What's the difference between scale and gauge?

Scale refers to the proportion of the scaled down model with the real thing. For example, HO scale is 1.87 or 87 times smaller than the real thing. N scale 1:160 is 160 times smaller. Gauge is the distance between the railheads. Here is a chart on the most popular scales.
Z 1:220 1.4mm 6.5 mm 5 3/4 inch
N 1:160 1.9 mm 9.0 mm 7 1/2 inch
HO 1:87 3.5 mm 16.5 mm 15 inch
S 1:64 3/16 inch 7/8 inch 22 1/2 inch
O 1:48 1/4 inch 1 1/4 inch 23 inches
GN3 1:22.5 12.5 mm 1 3/4 (#1) 23 5/8 inches

Z 24 foot 0 inches
N 33 foot 0 inches
HO 60 foot 7 1/2 inches
S 82 foot 6 inches
O 120 foot 0 inches
GN3 234 foot 8 inches

An important area to consider is your scale's minimum radius. This will play a major roll in determining the size of your layout.

Here is a brief explanation of the minimum and maximum radii:
  N HO S O
Broad Curves 17 inch 30 inch 41 inch 58 inch
Conventional Curves 14 inch 24 inch 32 inch 46 inch
Sharp Curves 11 inch 18 inch 24 inch 35 inch

Broad curves:
Can run the full length passenger cars and all locomotives including steam locomotives. Appearance of running trains is more realistic.
Conventional curves: Full length passenger cars will not derail if curves are provided by easement curves, all freight equipment except 85' piggy back cars, and all transport cars will operate.

Sharp curves: Cars up to 60' long, switch engines, 4 wheel base and small steam engines.

O and S Scales

These two scales got their start in the 1920's and 1930's. They were mass produced more as toy trains than scale models. Manufactures began making tracks in various widths. For marketing purposes they were numbered No. 1, No. 2, or No. 3.
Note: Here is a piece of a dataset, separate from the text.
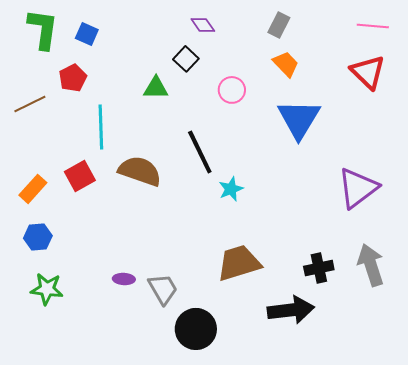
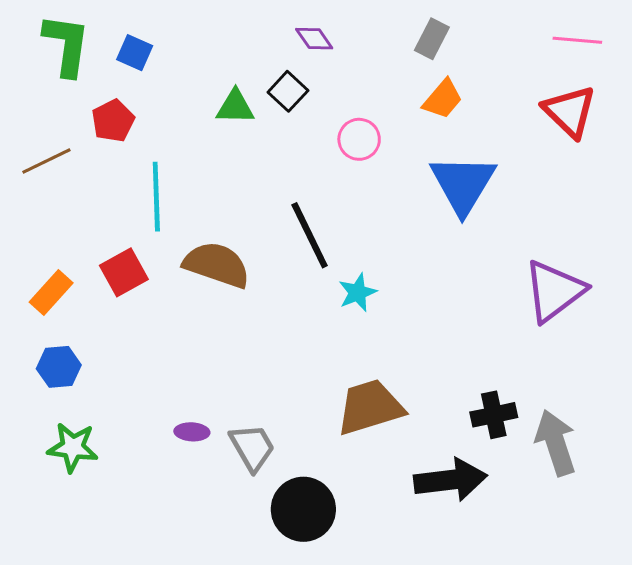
orange trapezoid: (286, 64) -> (443, 99), turned 84
green triangle: (156, 88) -> (235, 107), moved
gray arrow: (371, 265) -> (556, 443), moved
In 1910, the Ives Company came out with a track narrower than size No.1 and the company called it 0 (zero gauge). The size was a success when Lionel and American Flyer offered their train sets in that size.

Soon it went from being called Zero to O gauge. The tracks were tin plated, hence their name given to Lionel and American Flyer as the tin plates.

Lionel had O and a smaller gauge called O27. This referred to the 27" diameter of the circle it made. The engines and cars were shorter to negotiate the tight curves. American Flyer went to true scale trains, the S scale (1:64). These were truer to real trains and ran on two rails.

Lionel's Ives were running on three rails because three rails were easier to wire than two rails due to the fact that the 3rd (middle) rail was always positive so it did not produce a short circuit on switches and return loops. There is also a scale O gauge available that runs on two rails.

HO Scale (1:87)
     This is by far the most popular scale. Today 75% of the hobby is in HO scale and because of that manufacturers tend to produce more products in this scale.

N Scale (1:160)
     This scale is now #2 in the hobby at 16%. It's a smaller size and excellent for apartment dwellers or those with a small space.

Z Scale (1:220)
     It was introduced in 1972 and is even smaller than N. It does not need much space. You could build a layout in an attache case or an enclosed coffee table. The major manufacturer is Marklin. The majority of the equipment is European flavor. However, Micro Trains offers an F7 locomotive and American style freight cars.

G Scale (1:22.5)
     We owe this scale to the German manufacturer Lehmann. Their popular brand of LGB trains are actually GN3 models running on No. 1 gauge track. They represent narrow gauge track. The letter G stands for garden. The G scale Aristo Craft Trains run on No. 1 gauge. They are proportioned at 1:29 and represent American prototypes. These rugged trains definitely are at home in the great outdoors.

Here is a brief explanation of the sizes.

Narrow gauge verses standard gauge:

The first transcontinental railroad in the US was built with the rails spaced 4' 8 ½" apart. This became the standard gauge for railroads. Before that, gauges ranged from 2 to 7 feet. Three feet was also a popular size used in the Colorado Rockies and Appalachians. It was cheaper to build and could negotiate tighter turns, which was useful in the mountains.

Gauge 1 Narrow Gauge:
The real narrow gauge equipment was about 3/4 the size of standard gauge. Hold on to that concept otherwise things can get a bit confusing from here.

You have two separate groups of models available that will run on gauge 1. Models that are replicas of real narrow gauge, (made by LGB, Bachman, Hartland and Aristo Craft). The other group are models based on standard gauge real railroads and equipment (from Aristo Craft, LGB, USA Trains, Lionel and MDC). Most of these brands make both narrow and standard gauge.